Nee, om eerlijk te zijn, ik slaap in de jungle lekkerder dan ik ooit gedaan heb. We overnachten in de boswachtershuizen in bedden met niets meer dan een klamboe. Vanaf de veranda’s staren we in stilte de amazoneregen in en ´s avonds blazen we vroeg onze kaarsen uit om naar bed te gaan. De beesten in onze slaapkamers kunnen ons niet deren. Onze dagen zijn volledig tranquillo, nagenoeg zonder andere mensen, zonder verbindingen, zonder afleiding. We dobberen in ons bootje de rivier af, luisteren naar het ongelooflijke lawaai van de natuur en leggen weer aan bij een volgend onderkomen. Het enige dat iets afdoet aan mijn kalme gemoedstoestand is dat ik voortdurend ergens jeuk heb, of in elk geval een beest dat jeuk veroorzaakt. Tussendoor eten we eindeloos veel versgevangen vis. Vijf dagen, het betekent bijna vijftien (oke, misschien tien) keer verse vis. Ontbijt, lunch, diner, het verschil zit ´m in de vissoort en de bereidingswijze. We kijken gefascineerd toe wanneer de gids wederom de vissen schoonmaakt met zijn grote mes en het water van de rivier. De piranha hapt nog even na terwijl de rest van zijn lichaam al in de pan ligt. Een andere vis die erbij ligt is al half genuttigd door wellicht dezelfde piranha.

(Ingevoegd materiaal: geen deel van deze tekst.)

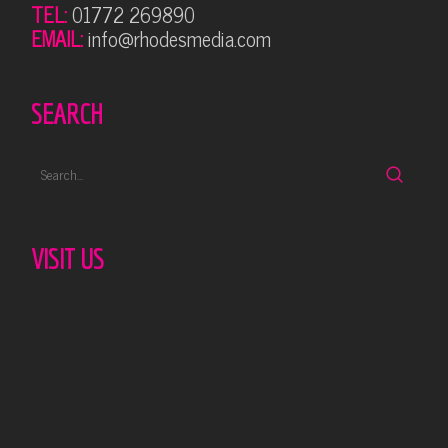
TEL:
01772 269890
EMAIL:
info@rhodesmedia.com
SEARCH
VISIT US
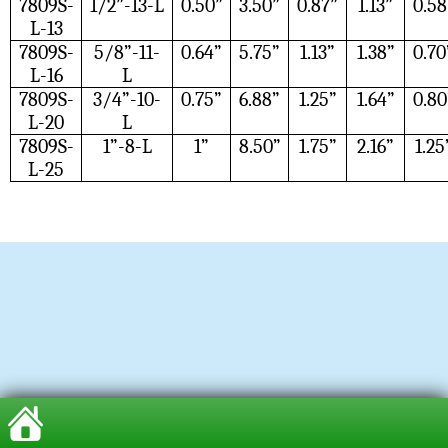
7809S-
1/2”-13-L
0.50”
3.50”
0.87”
1.13”
0.58
L-13
7809S-
5/8”-11-
0.64”
5.75”
1.13”
1.38”
0.70
L-16
L
7809S-
3/4”-10-
0.75”
6.88”
1.25”
1.64”
0.80
L-20
L
7809S-
1”-8-L
1”
8.50”
1.75”
2.16”
1.25
L-25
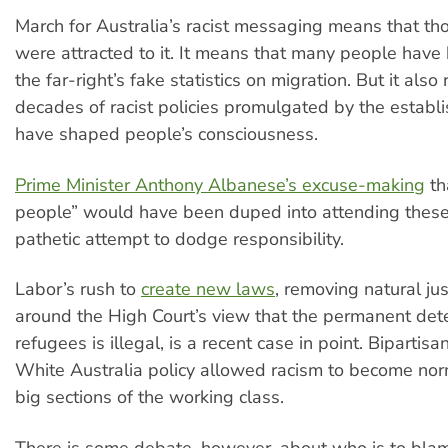
March for Australia’s racist messaging means that t
were attracted to it. It means that many people hav
the far-right’s fake statistics on migration. But it also 
decades of racist policies promulgated by the establ
have shaped people’s consciousness.
Prime Minister Anthony Albanese’s excuse-making
th
people” would have been duped into attending these 
pathetic attempt to dodge responsibility.
Labor’s rush to
create new laws
, removing natural jus
around the High Court’s view that the permanent dete
refugees is illegal, is a recent case in point. Bipartisa
White Australia policy allowed racism to become no
big sections of the working class.
There is some debate, however, about who is to blam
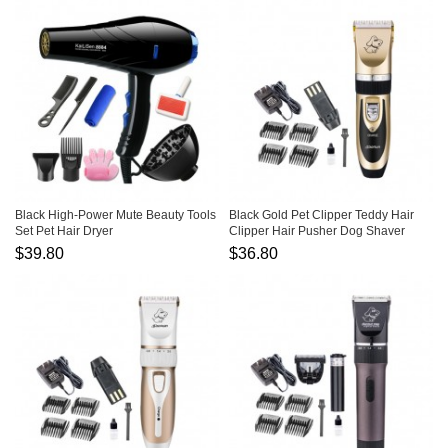
Black High-Power Mute Beauty Tools
Black Gold Pet Clipper Teddy Hair
Set Pet Hair Dryer
Clipper Hair Pusher Dog Shaver
$39.80
$36.80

Na vijf dagen zijn we terug in Lagunas en mijn behoefte aan een douche is groot. Gelukkig mag ik die in het huis van Mama Marita gebruiken. Ik word naar de achtertuin gebracht, ah ja ik had het kunnen weten: een schuttinkje, een grote teil, een krukje. En een aantal kinderen die mij graag gezelschap houden en hun plastic varken een bad geven terwijl ik de douche gebruik. Het maakt allemaal niets uit. Die avond gaan we aan boord van een cargoboot naar Iquitos. Ditmaal is het een grote boot, met drie verdiepingen, veel mensen en meer gringo´s. Wederom mag ik twee dagen vanuit mijn hangmat de amazonerivieren overkijken, met mijn bordje langs de keuken om mijn maaltijden te halen, genieten van de muziekmakende gringo´s, wachten op minder hitte, kijken naar dolfijnen (en waterslangen!). En zelfs de nachten breng ik zeer aangenaam in mijn hangmat door. Het is eigenlijk zo prettig dat Canni (mijn Franse reisgenoot) en ik tot Iquitos aan boord blijven. We hebben een ticket tot Nauta gekocht, vanwaar het één uur met de bus is in plaats van acht uur met de boot, maar we genieten nog iets langer van het langzame leven op de boot. Aangekomen in Iquitos vertrekken we met alle gringo´s opgepropt in moto taxis naar hetzelfde hostel, waar we op het dak onze tenten opzetten, matrasjes uitrollen en hangmatten ophangen voor zowaar vijf soles per nacht (1,25). Ik voel mij nu echt een vieze backpacker, heb voor mijn gevoel in geen weken een spiegel gezien, heb nog steeds behoefte aan een douche met iets anders dan rivierwater, moet hoognodig mijn kleren wassen en ga in dit hostel wederom naar een wc met een gordijntje. Ik kom er aan met plannen, maar zoals het hoort gooien andere mensen, bier en samen koken roet in het eten.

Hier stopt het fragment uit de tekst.